Global oil prices have plunged to a five-year low. This may prove to be a large but temporary dip. Nevertheless, the sheer scale of the recent drop in oil prices, and accompanying decline in petrol prices, will have a profound effect on the economy.

We’re now forecasting inflation to fall below the RBNZ’s 1 to 3% target band for most of the next year. And although the RBNZ looks through sharp changes in the prices of volatile items such as petrol, the recent declines come on top of a more generalised softness in inflation in recent years.

As a result of this soft inflation environment, we’ve pushed out our expectations for rate hikes. We now expect the RBNZ will delay hiking the OCR for the whole of 2015 (previously, we anticipated a September OCR hike). We are now forecasting four OCR hikes over 2016, and one in 2017, taking the OCR to a stunted peak of just 4.75%.

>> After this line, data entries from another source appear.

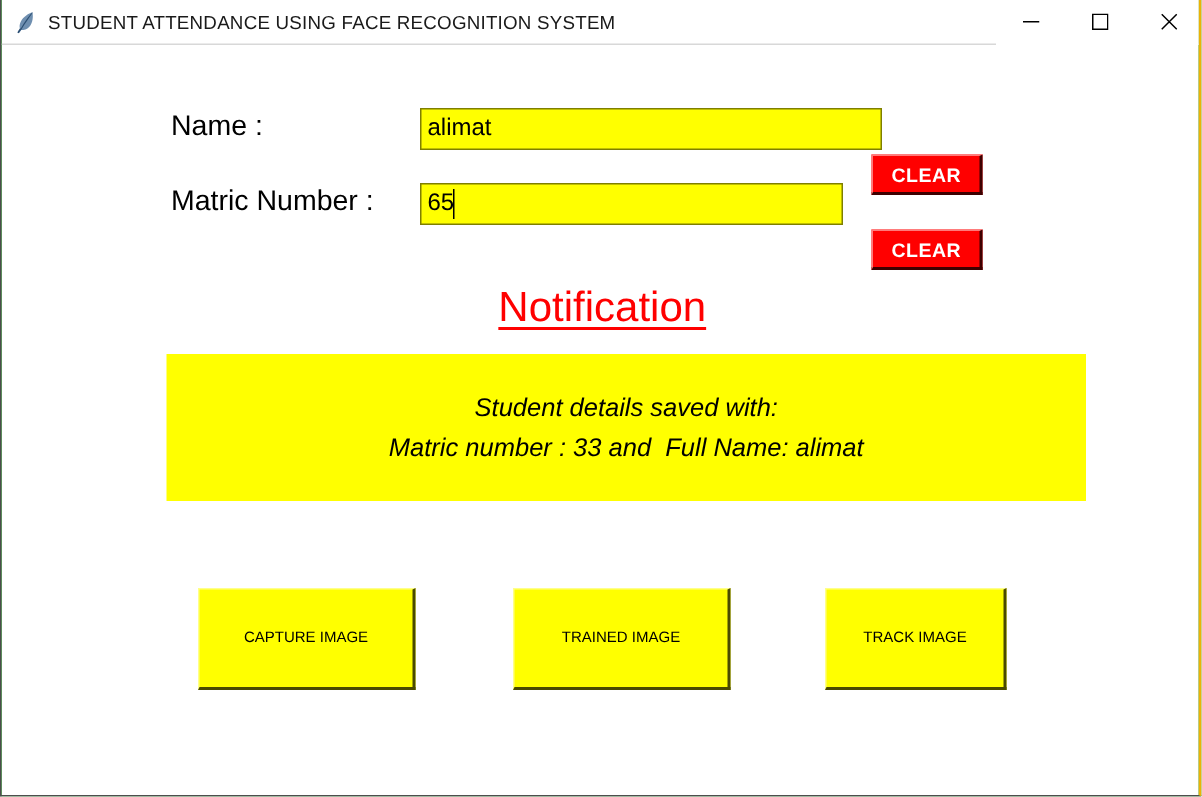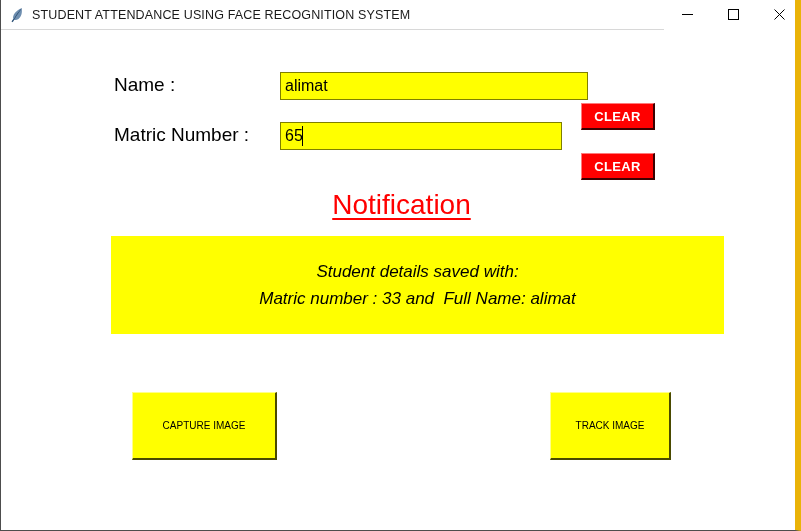"STUDENT ATTENDANCE USING FACE" .window { border-right: 6px solid #eab308 -> 2px solid #eab308 }
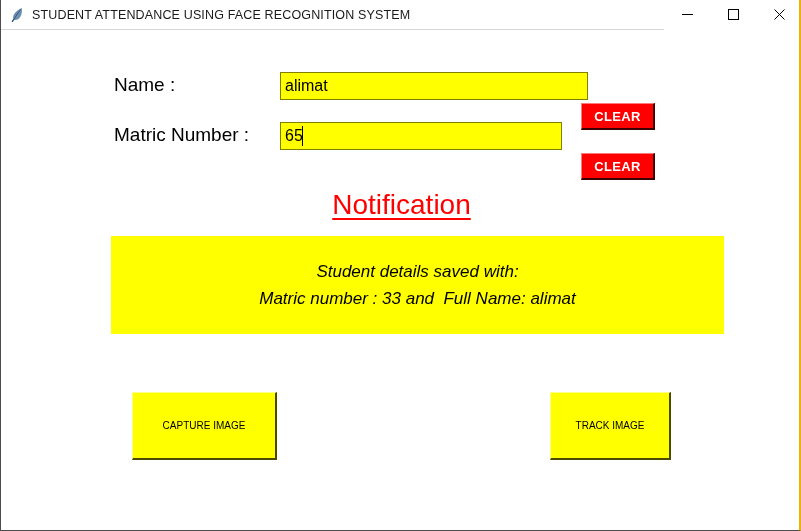"TRAINED IMAGE" div.action-btn { html: none -> <div>TRAINED IMAGE</div> }
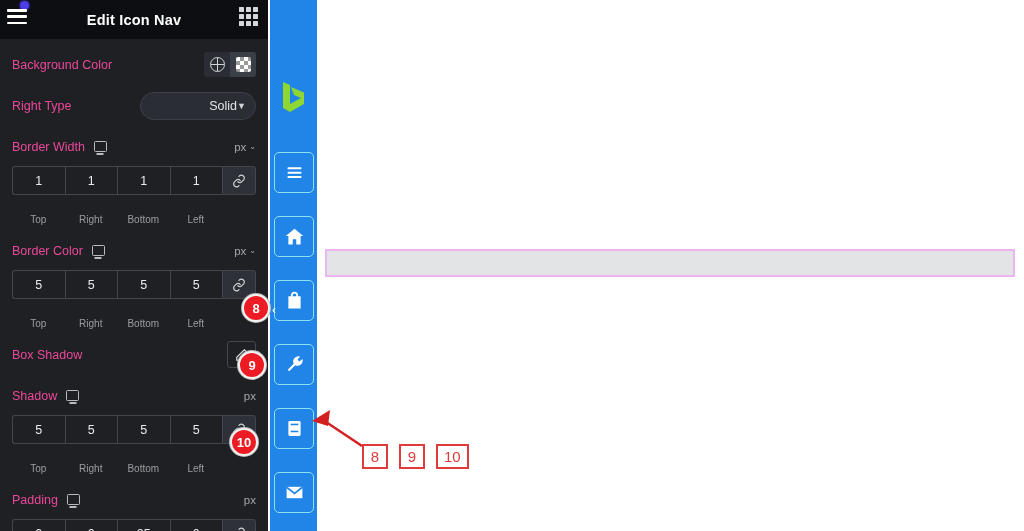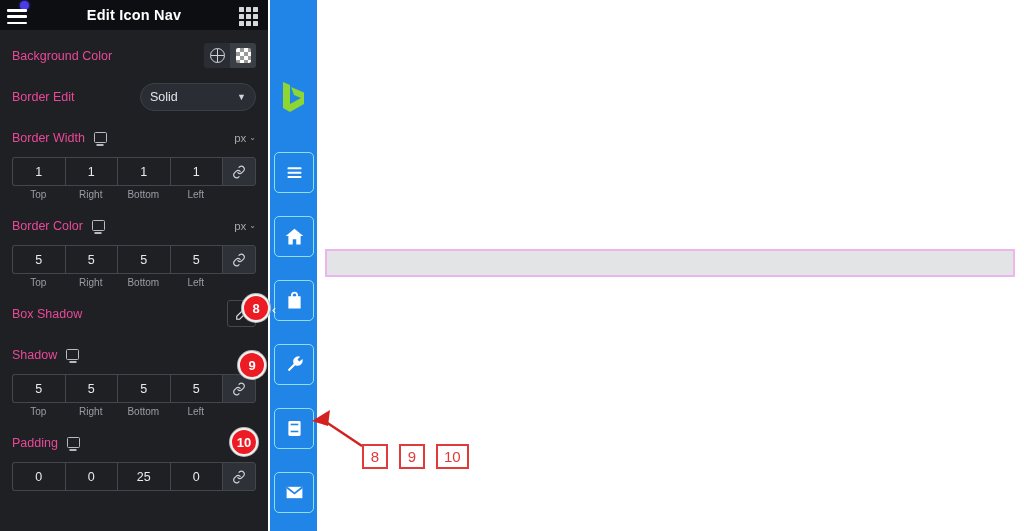"Edit Icon Nav" .panel-header { height: 30px -> 39px }
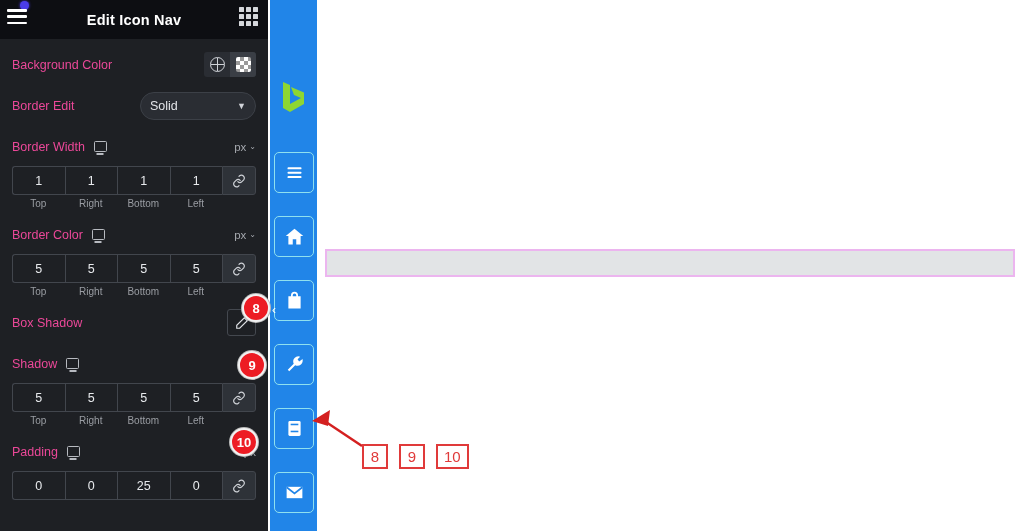"Border Edit" div.row-label { text: Border Edit -> Right Type }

At its recent December interest rate announcement, the RBNZ kept rates on hold, but clarified that it is still thinking about eventual rate hikes, noting that ‘some further increase in the OCR is expected to be required at a later stage’. The reinsertion of this explicit tightening bias (which was removed at the time of the October announcement) came as a bit of a surprise to markets, and on the day was enough to push the NZD up strongly. However, this doesn’t mean that rate hikes are imminent, or that the eventual tightening cycle will be very pronounced. The RBNZ’s own forecasts showed only very gradual interest rate increases. Significantly, however, the RBNZ’s forecast were finalised in late-November, and will not have factored in the continued sharp declines in oil prices. As a result, conditions favour a later resumption of the tightening cycle than the RBNZ is assuming.